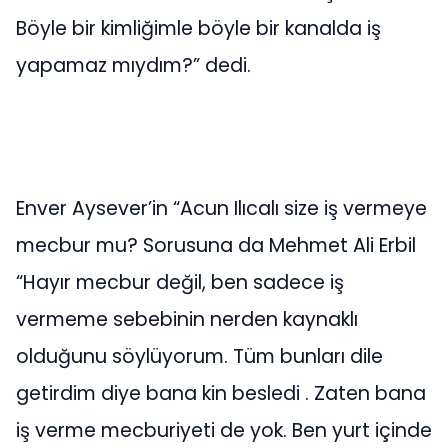
Böyle bir kimliğimle böyle bir kanalda iş
yapamaz mıydım?” dedi.
Enver Aysever’in “Acun Ilıcalı size iş vermeye
mecbur mu? Sorusuna da Mehmet Ali Erbil
“Hayır mecbur değil, ben sadece iş
vermeme sebebinin nerden kaynaklı
olduğunu söylüyorum. Tüm bunları dile
getirdim diye bana kin besledi . Zaten bana
iş verme mecburiyeti de yok. Ben yurt içinde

Directions
Which lines of the material contain the word "Sorusuna" with the same capitalization? Copy each of those lines in full.

Your response
mecbur mu? Sorusuna da Mehmet Ali Erbil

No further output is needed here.